I WAS pleased to read Andrew Cooper's rebuttal (Letter, November 30) of one of the disbelievers of global warming (Letter, R J Bray, November 28).

I was also pleased to read of his belief that some of the benefits of wind turbines should be passed to those who live near them.

But he doesn’t go far enough in my opinion.

The whole exercise of subsidising energy production has alienated the mass of the public, because it has been another contribution to the depressing impoverishment of the poorer sections of the community for the benefit of the richer.

I’m also surprised that neither letter mentioned the relative success of the subsidies for solar energy production.

In less than five years the cost of a household system, with the help of subsidies, which have increased take up and thus economies of scale, has reduced to about a quarter of what it was.

More importantly, it is now a viable long term investment to install solar panels, even if there were no subsidy.

I don’t know if wind turbines have been as successful, but when I gaze out on a clear day from up near the Sovereign and see the windmills and the distant conventional power stations at Drax and Ferrybridge, I know which I prefer.

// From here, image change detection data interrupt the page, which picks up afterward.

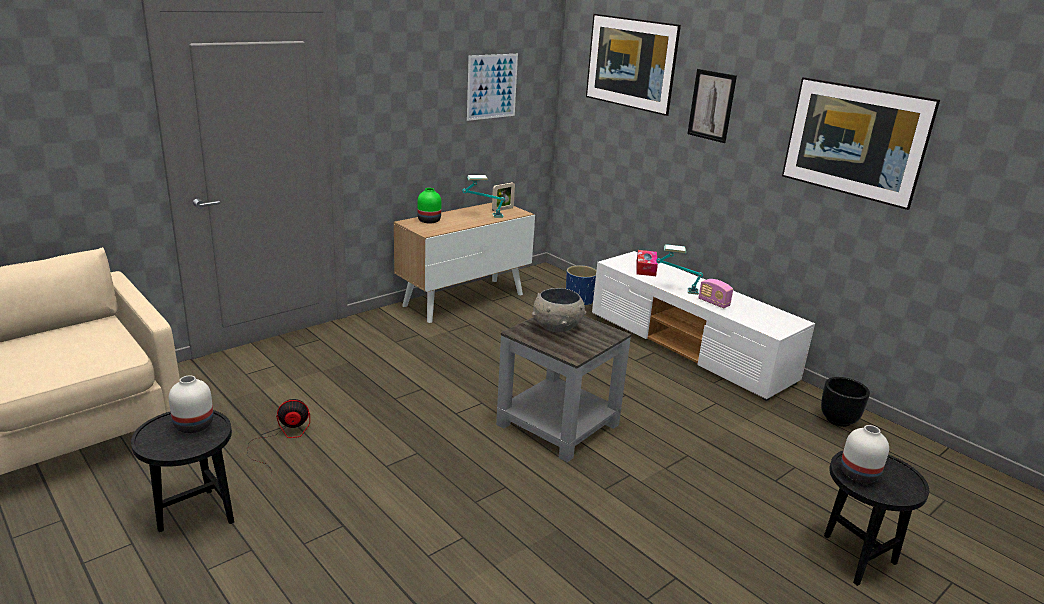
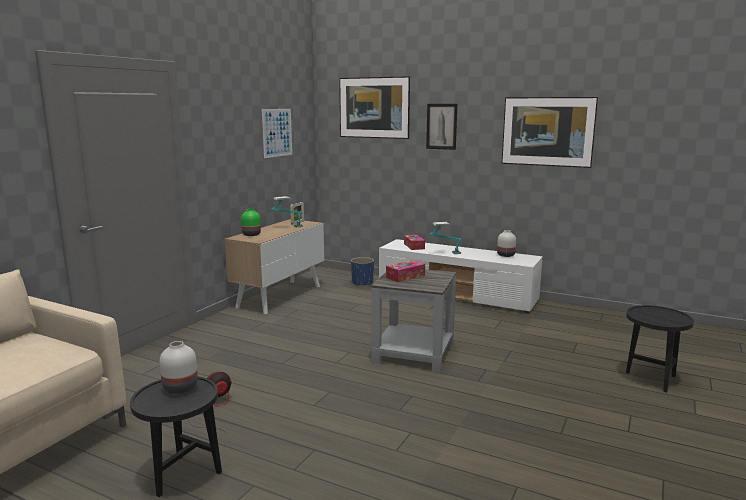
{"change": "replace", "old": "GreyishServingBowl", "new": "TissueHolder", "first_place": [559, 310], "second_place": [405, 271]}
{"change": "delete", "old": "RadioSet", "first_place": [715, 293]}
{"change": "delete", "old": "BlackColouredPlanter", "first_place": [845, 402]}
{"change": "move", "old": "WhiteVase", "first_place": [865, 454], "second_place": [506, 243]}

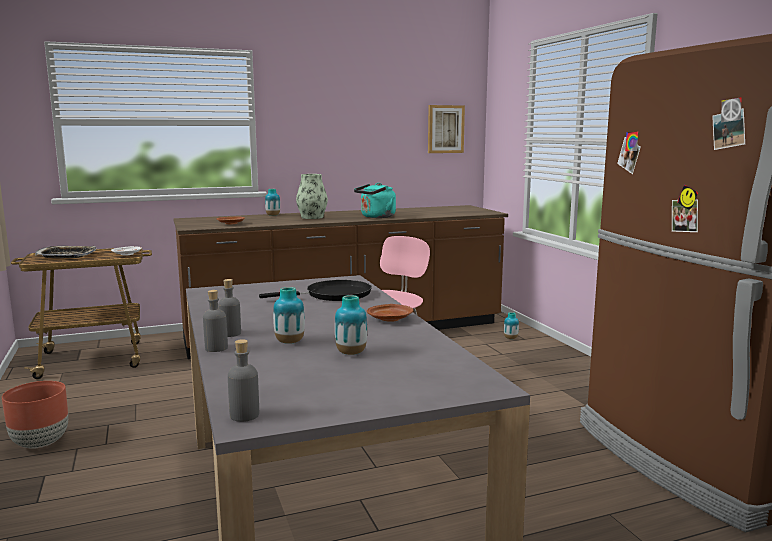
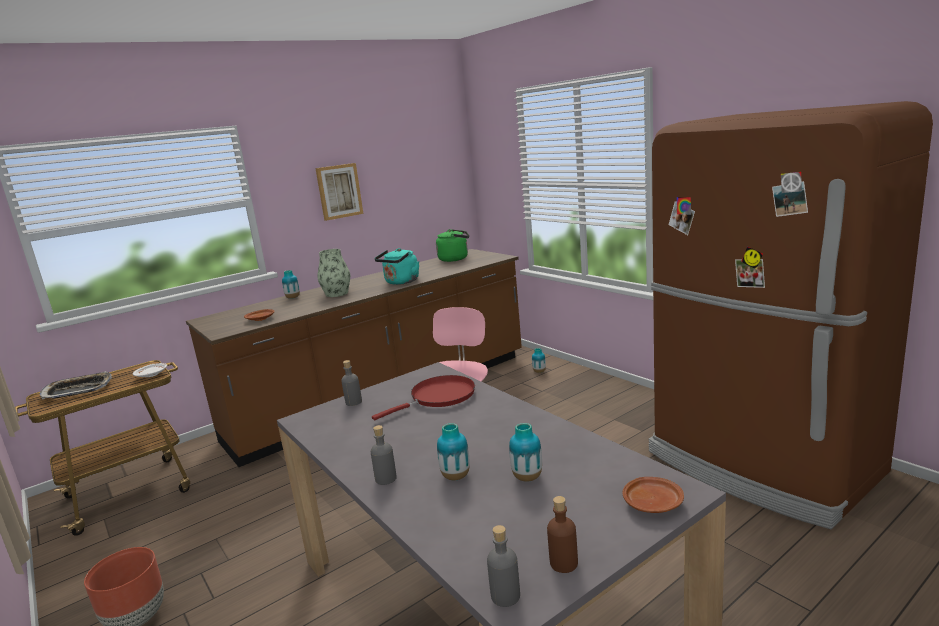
{"change": "move", "old": "GreyishBeverageBottle", "first_place": [215, 321], "second_place": [351, 383]}
{"change": "recolor", "old": "BlackColouredSkillet", "new": "RedColouredSkillet", "first_place": [315, 290], "second_place": [423, 397]}
{"change": "move", "old": "BrownColouredDinnerPlate", "first_place": [390, 313], "second_place": [653, 495]}
{"change": "move", "old": "Picture", "first_place": [446, 129], "second_place": [339, 192]}
{"change": "insert", "new": "GreenColouredKettle", "second_place": [452, 245]}
{"change": "insert", "new": "BrownColouredBeverageBottle", "second_place": [562, 534]}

I support subsidising of electricity production from renewable sources, but the benefits should go to the people, not the already well off.

Andy Macdonald


Good call

WELL done to the Government for its approval for “fracking” for gas and hopefully the 60% reduction in gas prices it has brought to the USA.

Wait for a flurry of whining by the doom-saying Green lobby who’d rather we live in stone age conditions, or at the very least medieval ones.

Richard Huddleston

West Slaithwaite

A Christmas cracker

ON Sunday afternoon I was privileged to attend a concert in Huddersfield Town Hall which featured 160 Kirklees young performers ranging from ages 6 to 19 years.

The three groups performing were the Lindley Junior School Choir conducted by Alison North, The Kirklees Youth Symphony Orchestra conducted by Thom Meredith and Huddersfield Choral Society Junior Choirs conducted by Susan Wilkinson.

The concert was in aid of the Mayor's Charity- the Yorkshire Regiment Benevolent Trust.

The standard of musicianship was quite outstanding – we were treated to a delightful programme of Christmas music.

One item was Howard Blake's composition, Walking in the Air" from The Snowman - a piece in which all three groups came together with wonderful effect.

At the end of the afternoon I really did feel to be walking on air!

What a credit these young people are to their families. How lucky we are in Kirklees to have such dedicated conductors, accompanists and willing volunteers who enable these children to attain such musical excellence.

Not to forget the substantial sum they will have raised for a local charity.

Jenny Lockwood


Ticket question

NOT all passengers on trains arriving in Huddersfield are fare dodgers.

Northern Trains bring passengers from stations with no ticket offices. Tickets have to be obtained from the conductor/guard.

Most trains are overcrowded and the onboard staff have no time between stations to issue tickets to all passengers.

All First Trans-Pennine stations have ticket offices so they do not have this problem.

I can remember when ticket offices were closed extra staff manned the trains to help collect fares and issue tickets.

I hope when these barriers are erected, Revenue Protection Staff are there to issue tickets and not arrest innocent passengers!



Money on tap?

IN REPLY to Clr Nigel Patrick I totally agree with him.

There is enough communication without spending thousands on iPads. This is just a complete waste of money.

I live in a council bungalow being a pensioner can I get a new sink for the kitchen? No. I did ask why and they said they haven’t got enough money?

Now a sink wouldn’t cost as much as an iPad or am I grumbling too much?

A friend of mine asked for a cupboard for her kitchen and again was told no because they can’t afford one!

So all the councillors that did accept an expensive iPad think about me and my friend that didn’t get a new sink or cupboard for Christmas. Enjoy.

Have a lovely Christmas everybody

Mrs P Pickering

Denby Dale

Backing the Thandis

AS a writer stated in the Mailbag (December 6), give the Thandi brothers a break.

All they want to do is re-create the hotel which was there well before the ‘iconic’ tower, in fact, almost 100 years before!

It seems that they can’t ‘do’ right for doing wrong.

They are wanting to re-create a business. Countries thrive on business and the creation of finance to pay wages, council tax, business tax, and the purchase of everything else needed for running such a concern.

I can see no viable reason for a further planning refusal, and a ‘greenbelt’ and ‘nature reserve’ argument, is an argument for the sake of it.

I hope they succeed this time, good luck to them.



Listen and look

THE incident at Beech Hill crossing was tragic, however following the call to close unmanned crossings, I think they are perfectly safe if used properly.

After all you wouldn’t cross the road without looking both ways.

Use the phone provided at the crossing to alert the signaller if there is a problem and act on his advice. Be safe, stop, look and listen.

Brian Lawrence


For the future

I AM a bit tired of people wingeing about Kirklees College.

It is built now and it is not for us older people, it is for the young people of tomorrow to study in.

I enjoy study, lots of older people do, but the provision for young students should be paramount and I hope that when the new building comes on stream it will be well used.